In a fault situation, we’re assuming that everything in real remediation terms is getting done by the VNFM, just as we did in the scaling example above. That’s reasonable given that the VNFM seems to have all the parametric data on the service, but it kind of makes the Orchestrator look like a rump function. I’d like to see a model where all of this was collected into a single software structure; I think it’s going to be difficult to build something with the separation of functions and the exposure of interfaces that the ETSI model defines, given the ambiguity of roles.
You can see the security ambiguity I talked about in the last blog more clearly now. VNFMs have the ability to command resources, which means that to control a VNFM is to control infrastructure, at least in some sense.
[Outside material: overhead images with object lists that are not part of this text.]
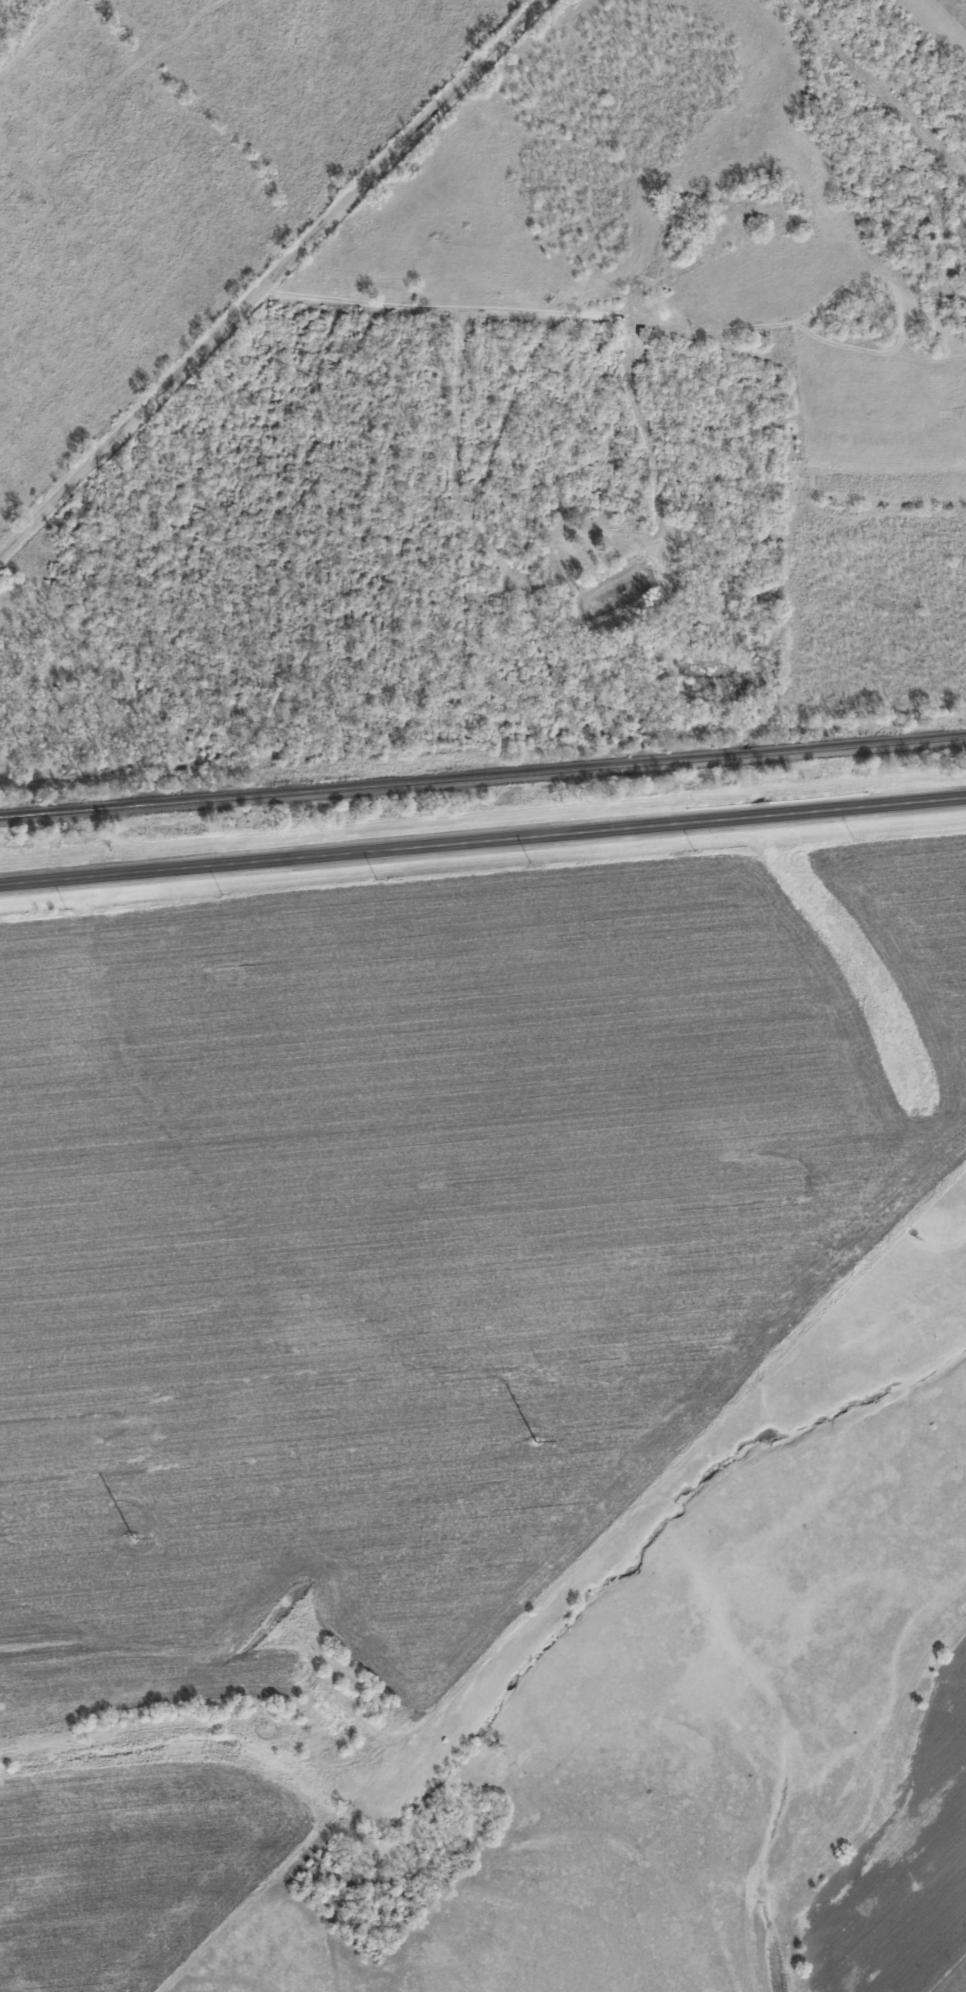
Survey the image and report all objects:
road: (270, 278)
railway: (482, 778)
road: (483, 841)
power tower: (534, 1439)
power tower: (131, 1538)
The challenge here is that if the VNFM is specialized to the service itself, meaning we have per-service or per-VNF VNFMs, or even just if we have proprietary VNFMs, we’ve relaxed security on the network. A single service, or worse a single service instance and its associated customer, has the ability to call on infrastructure.
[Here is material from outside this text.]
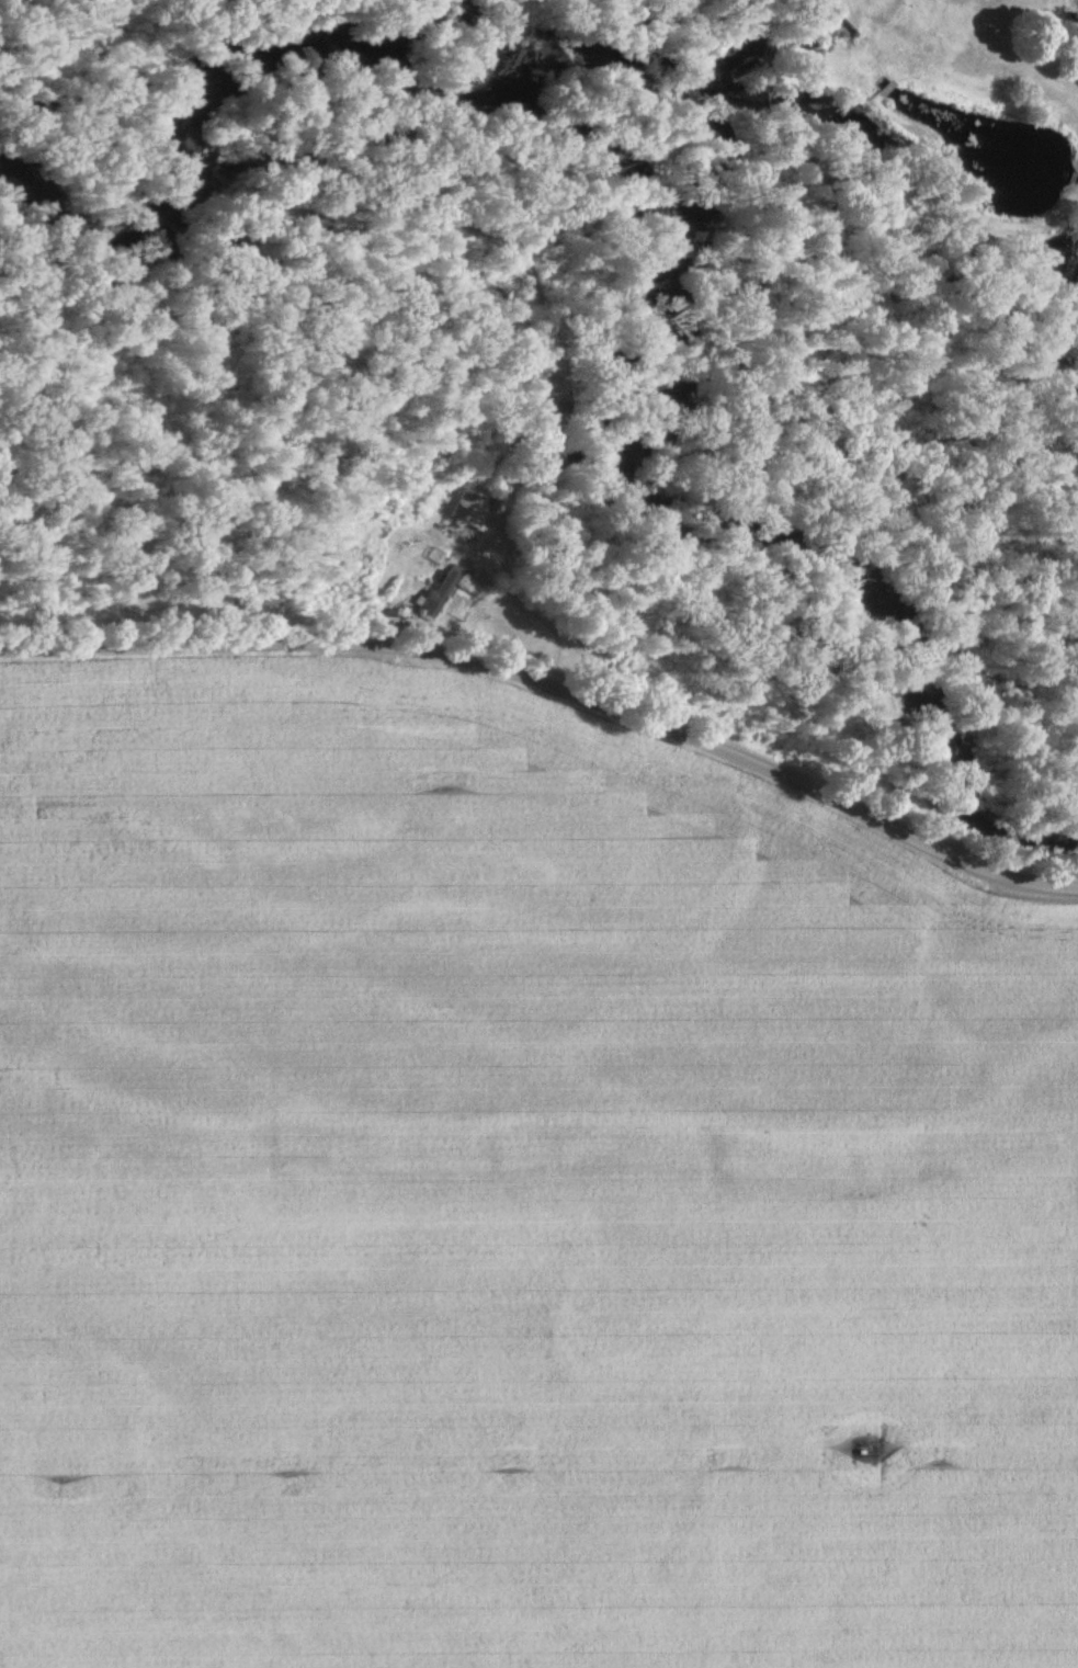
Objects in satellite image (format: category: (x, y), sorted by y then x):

I understand that this could in theory be prevented, meaning that you could “authenticate” requests. The problem is that it’s hard to know what’s authentic. Remediation or scaling requests additional resources, which obviously impacts the shared pool. Under what conditions does a VNFM have the right to do that? Who enforces the conditions? If we say that the VNFM enforces its own security, we’ve just justified having no security at all because that principle runs afoul of all the firewall and management integrity checks traditional built into networks.
Then there’s operations integration. We are spinning up additional VMs in scaling, and we’re replacing components due to a fault that would very possibly create an SLA violation in remediation. It’s hard to see how both these conditions wouldn’t have to be reflected broadly, but in three specific places—the service model for NFV, the network operations center, and OSS/BSS.
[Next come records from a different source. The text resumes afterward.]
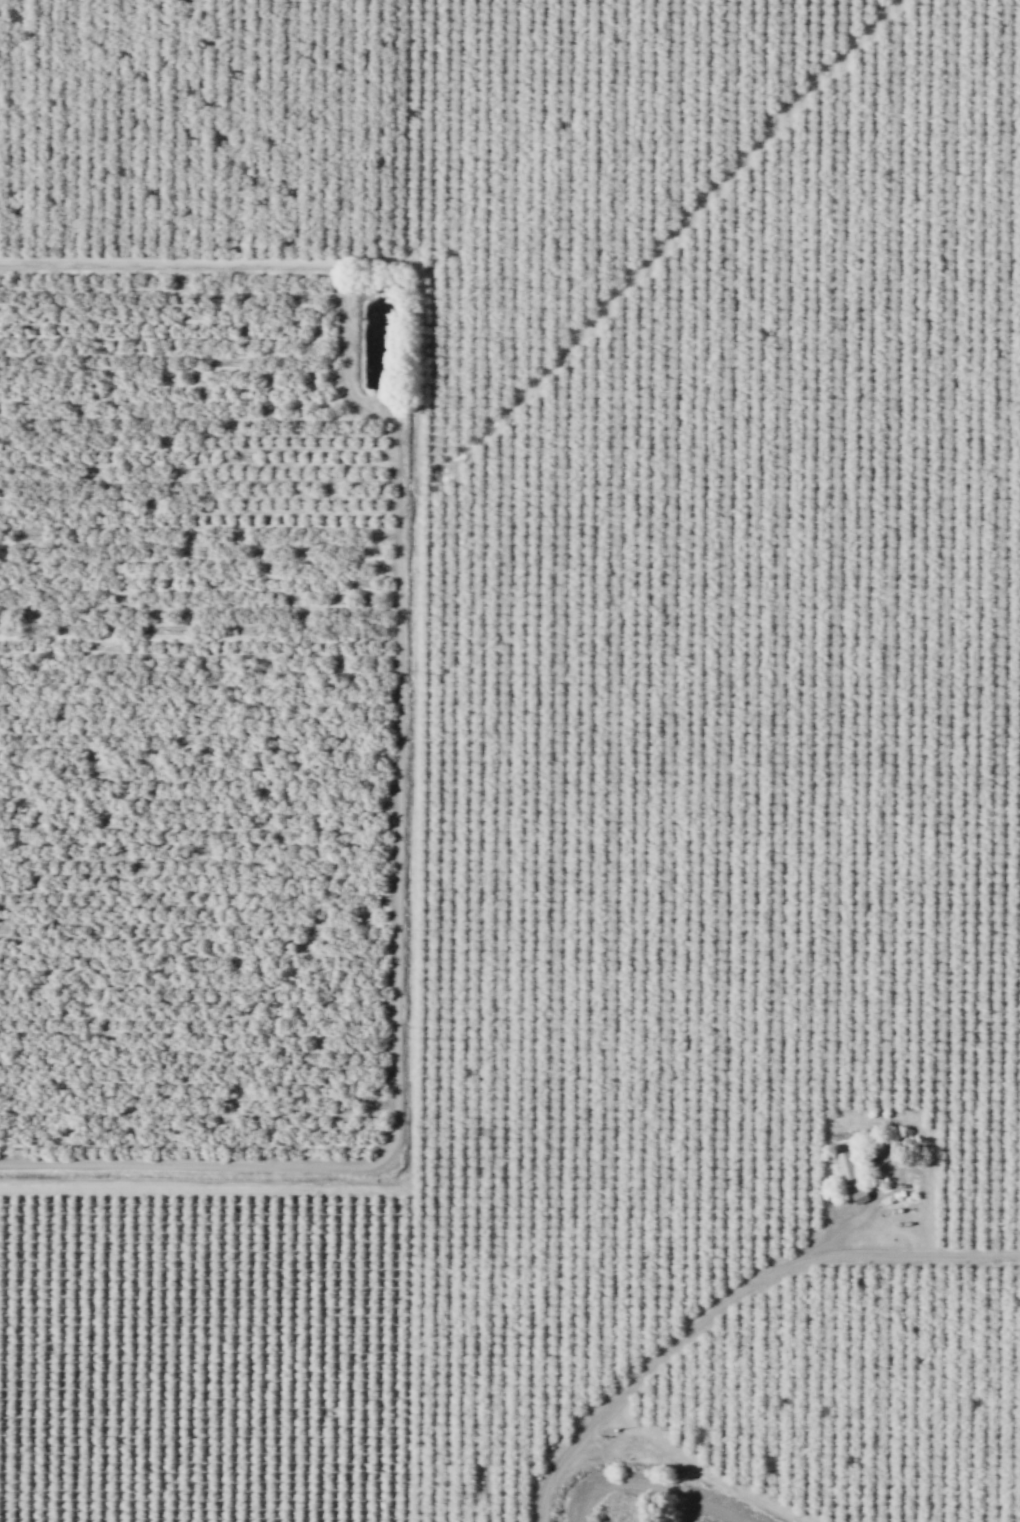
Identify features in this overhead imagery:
road: (670, 239)
road: (416, 682)
building: (845, 1165)
building: (860, 1195)
road: (875, 1248)
road: (619, 1387)
road: (700, 1469)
Even for “NFV operations”, we have to maintain an accurate model of the service or we can’t respond to future change requirements. Imagine the challenges of fault management if scaled components didn’t show up on the service model? How does that happen, though?
I also wonder how a NOC finds out about a problem with a VNF. You could say that overloading of a VNF isn’t a NOC problem, but if NOCs are still expected to respond to customer complaints, how do they see the conditions that the NFV service itself is responding to?
Then there’s how this gets integrated with OSS/BSS. If a customer calls and asks something about the service, can a customer service rep dig into the details of the current service model and state? Right now there’s no interface expressed for that, or any specific detail on the model itself.
You might get the idea from this that I’m saying that NFV won’t work as described. I’m not saying that, but I am saying that I doubt that the ETSI model could be taken literally. Operators tell me that all of their PoC and lab work is building out from basic ETSI descriptions into what’s essentially ad hoc extensions of NFV to cover all the bases. That’s not necessarily a bad thing; innovation and multiple approaches can be valuable. It does tend to negate the standards, though, because these innovations could very well be PoC-specific, service-specific, vendor-specific, and thus generate a bunch of silos.
What’s needed here? Well, the simple answer is that we need to define the abstractions themselves—the service models that MANO would use, the models that are used by MANO to drive the VIMs—and we need complete flow diagrams to describe explicitly what happens under the kind of conditions I’ve outlined here. You can’t define an architecture without testing your structure with the kind of things it’s expected to handle. That’s routine in software design. It needs to be done with NFV, and quickly.